WORK ORDER A:
Answer these questions about the Information Security Manager job posting.
(i) How many days a week does the hybrid working arrangement require onsite?
(ii) Which certifications does the posting prefer without making them essential?
(iii) To which existing plans would the company-wide cyber incident response plan be linked?
WORK ORDER B:
Write a continuation of the Information Security Manager job posting, starting right after its final sentence.

SELECTED PASSAGE:
● ● ● ●
IT / Information Security Manager

As an Information Security Manager You will be responsible for defining and embedding best practice information security policies, standards and processes based on ISO27001 / NIST Cyber Security Framework (CSF).

Benefits include:

• Hybrid working (3 days/wk onsite)
• Competitive Pension
• Flexible Benefits Package

I am keen to speak to any Info Sec Managers or Specialist looking to move into more responsibility with experience of the Financial Sector, with an understanding of the NIST Cyber Security Framework & IS027001. Relevant certifications such as CISM or CISSP would be preferred but not essential.

The Role:

You will play a pivotal role in safeguarding the companies critical data assets from evolving cyber threats. You will be responsible for defining and embedding best practice information security policies, standards and processes based on NIST Cyber Security Framework (CSF).

KEY RESPONSIBILITIES:

The maintenance and management of an overall cyber and information security strategy aligned to NIST Cyber Security Framework (CSF)

• The maintenance and management of the Information Security policies, standards and procedures as required in order to meet the legal and regulatory requirements. Continually monitoring the information security controls, KRIs/KPIs and technical landscape.
• The maintenance and management of the Company wide cyber incident response plan including test runs as required. These would be linked to existing plans such as DR and BCP.
• Manage third-party information security vendors. This includes performing due diligence on third-party vendors, managing vendor contracts, and ensuring that vendors meet the Companies security requirements.
• Conduct audits and regular vulnerability assessments of the IT infrastructure to identify and mitigate potential risks or security breaches, including penetration testing.
● ● ● ●
RECORDS:
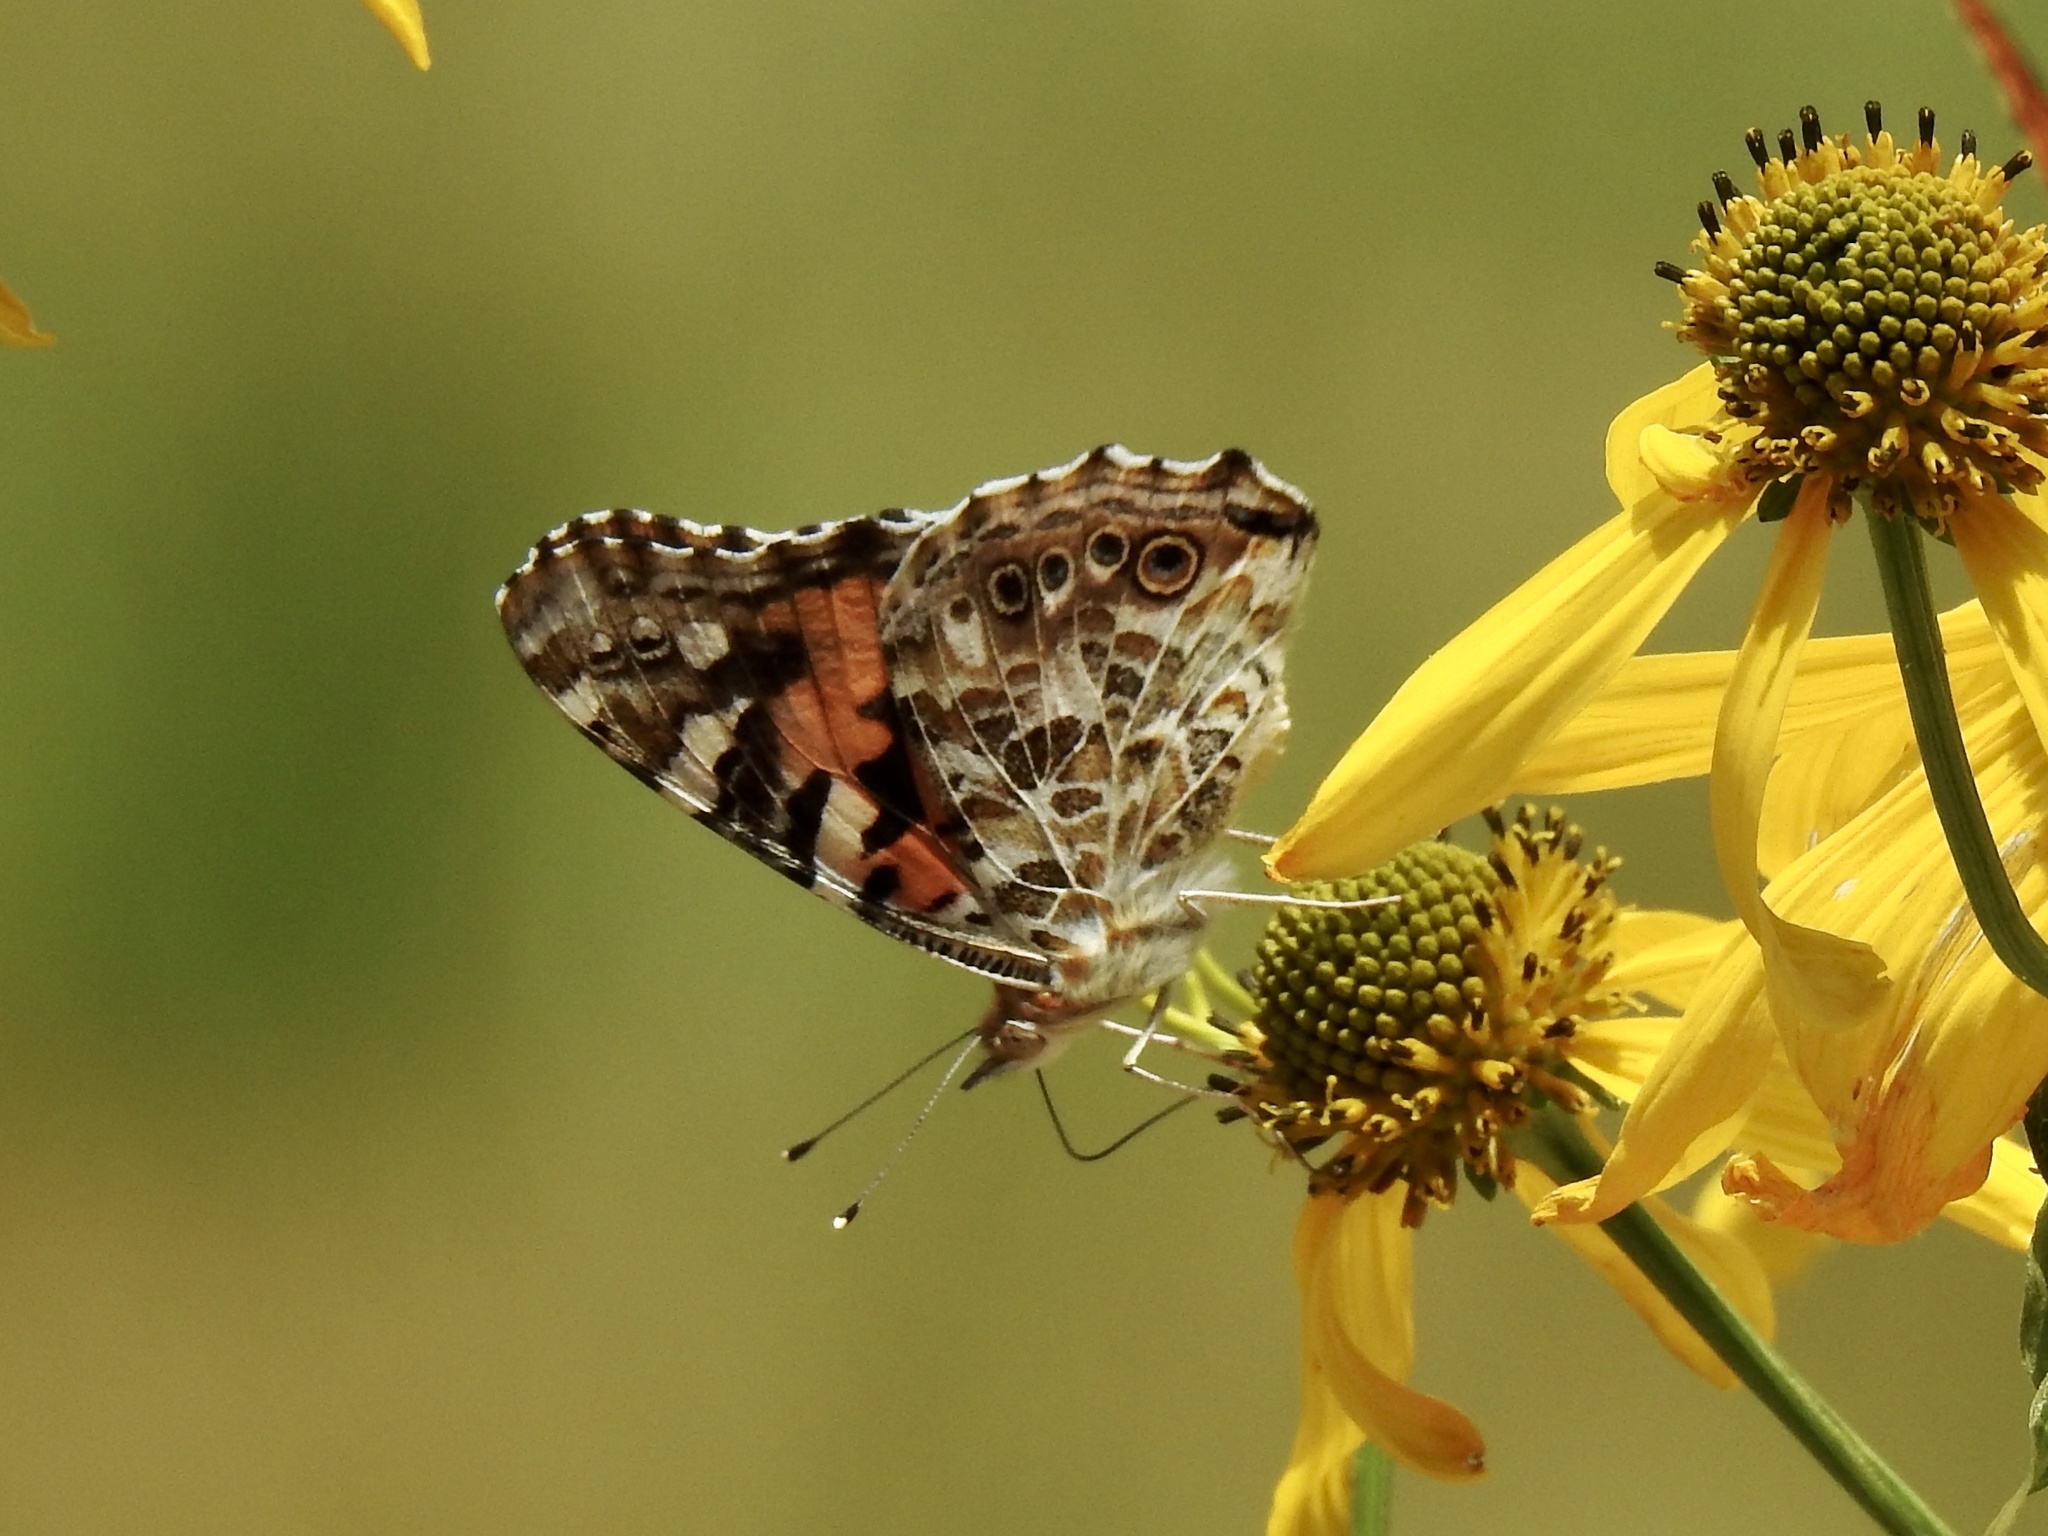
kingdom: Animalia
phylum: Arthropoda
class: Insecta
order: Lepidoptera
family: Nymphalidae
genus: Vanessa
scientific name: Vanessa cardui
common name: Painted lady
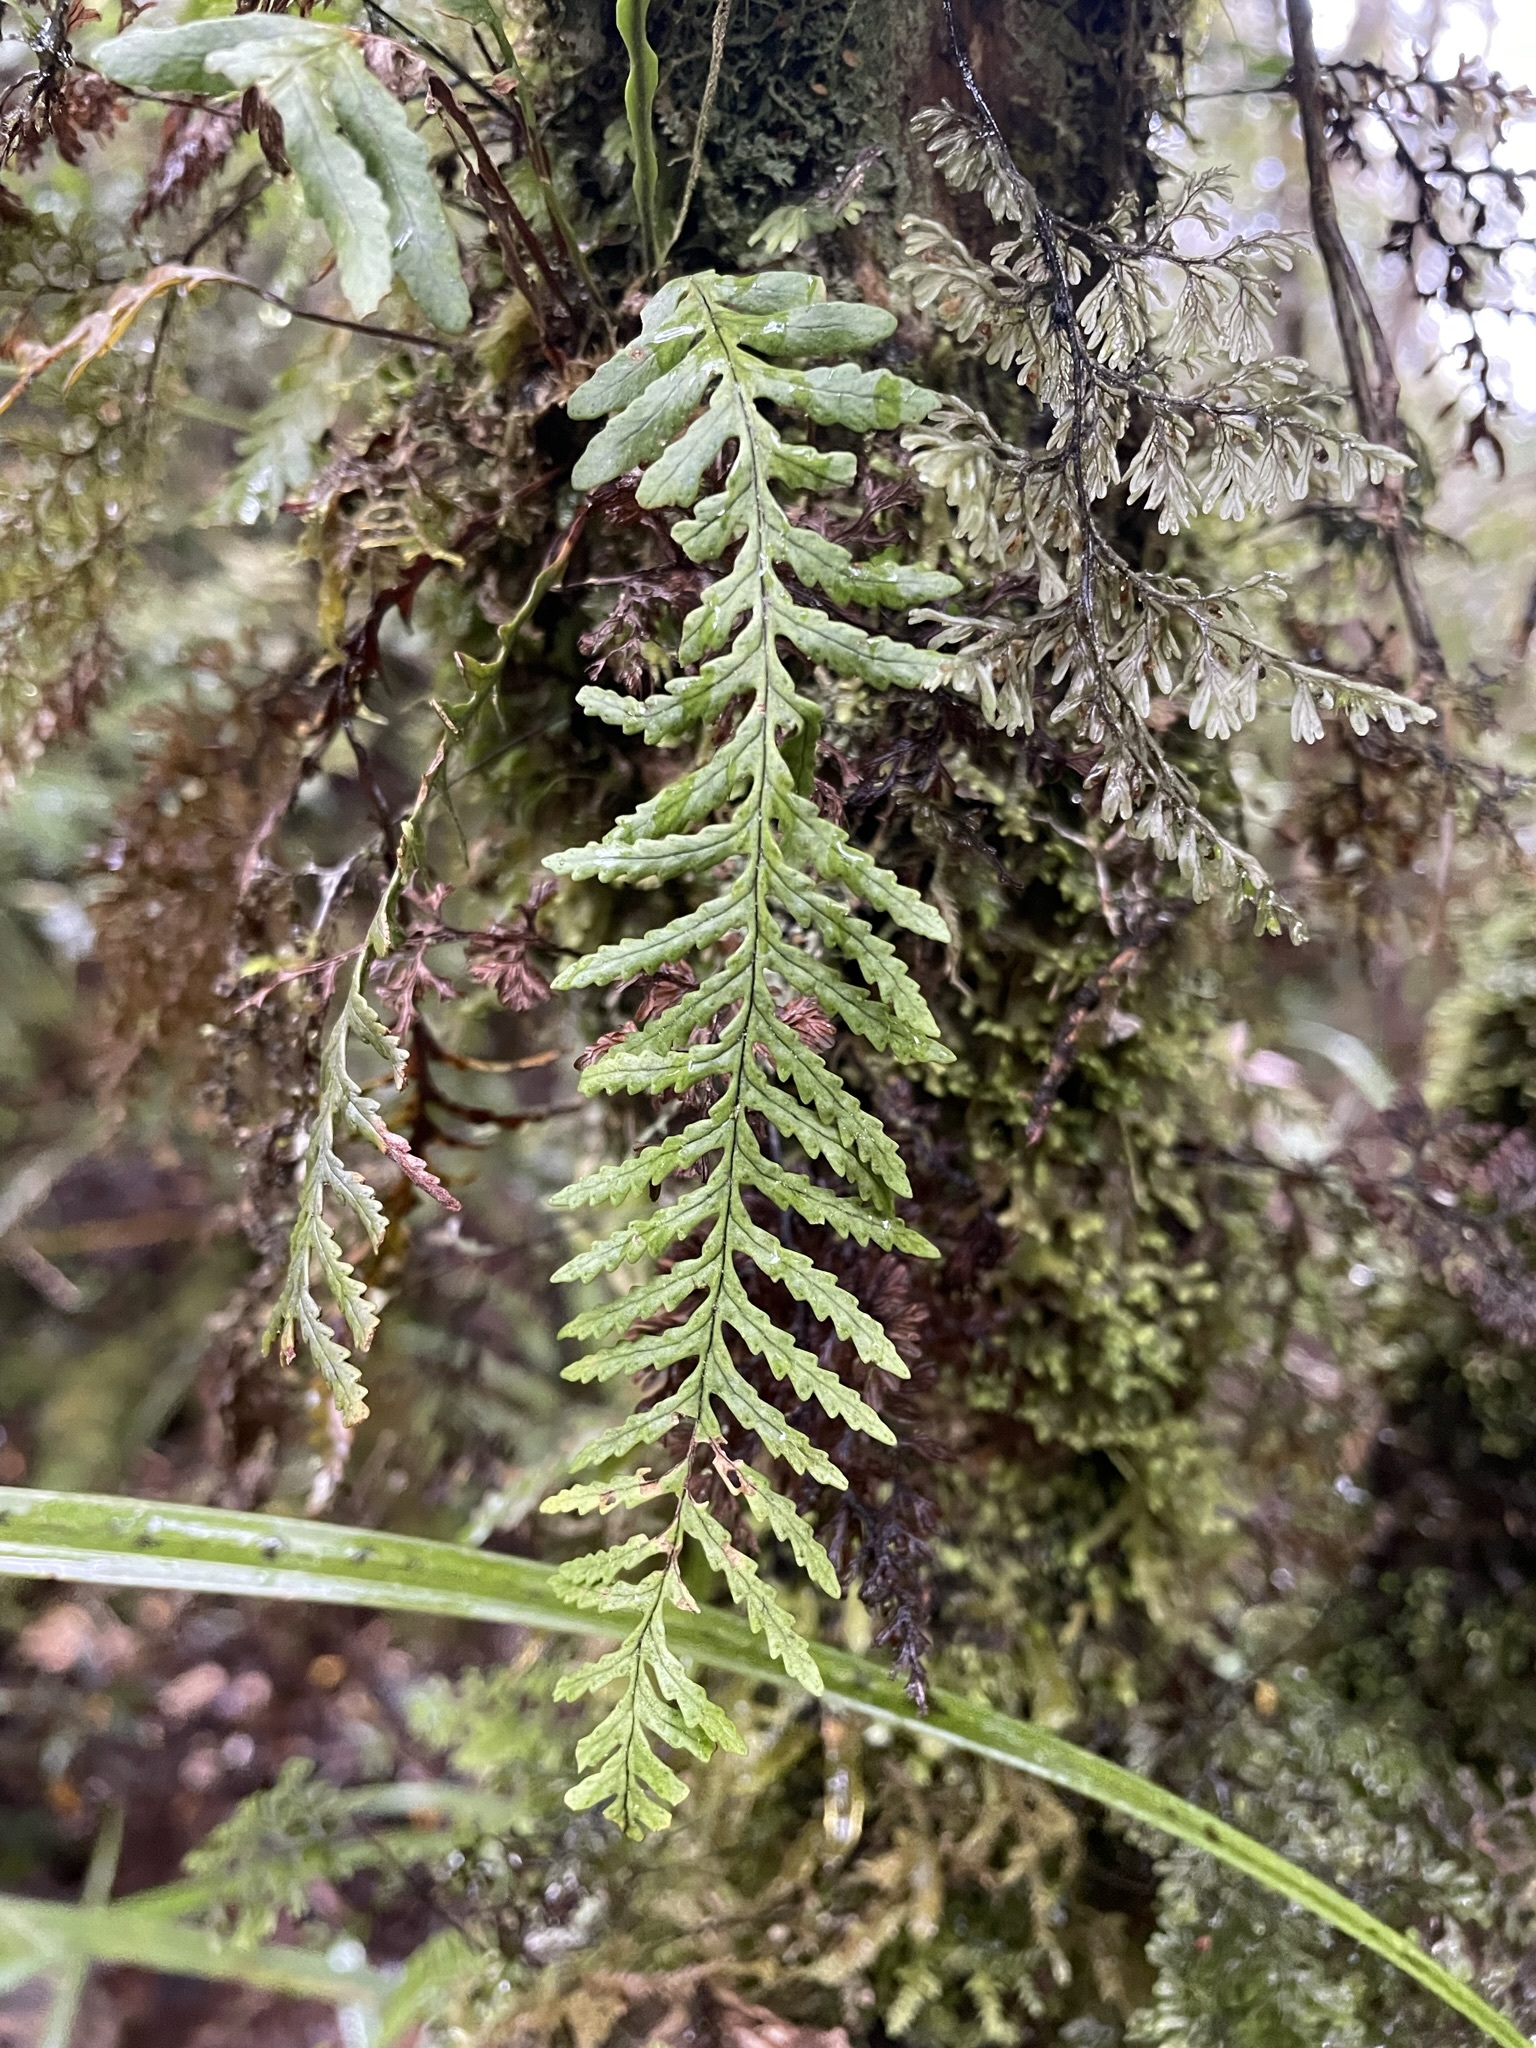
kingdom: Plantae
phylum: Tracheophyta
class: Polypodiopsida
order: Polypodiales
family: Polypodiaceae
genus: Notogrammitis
● ● ● ●
ANSWER AREA A:
(i) 3 days a week.
(ii) CISM or CISSP.
(iii) DR and BCP.

ANSWER AREA B:
• Champion security awareness training. This includes developing and delivering security awareness training to all employees and promoting a culture of security.
• Chair and lead the Information Security committee Requirements:
• Degree level educated preferably in Information Technology or relevant industry certifications, such as CISM or CISSP.
• Expertise in risk management methodologies such as NIST or ISO27001.
• Proven experience in managing and maintaining IT security systems and infrastructure.
• Broad knowledge of networking protocols, firewall configurations, and system administration.
• Broad knowledge of cloud computing platforms and virtualisation technologies.
• Excellent written and verbal communication skills with ability to present security requirements to a technical and non-technical audience.
• Excellent leadership and communication skills, with the ability to effectively collaborate with stakeholders at all levels.

This is an East Midland based role and only candidates who can comfortably commute to the East Midlands 3 days per can be considered. This role would suit an Info Sec Manager or an Info Sec Specialist looking to move into great responsibility.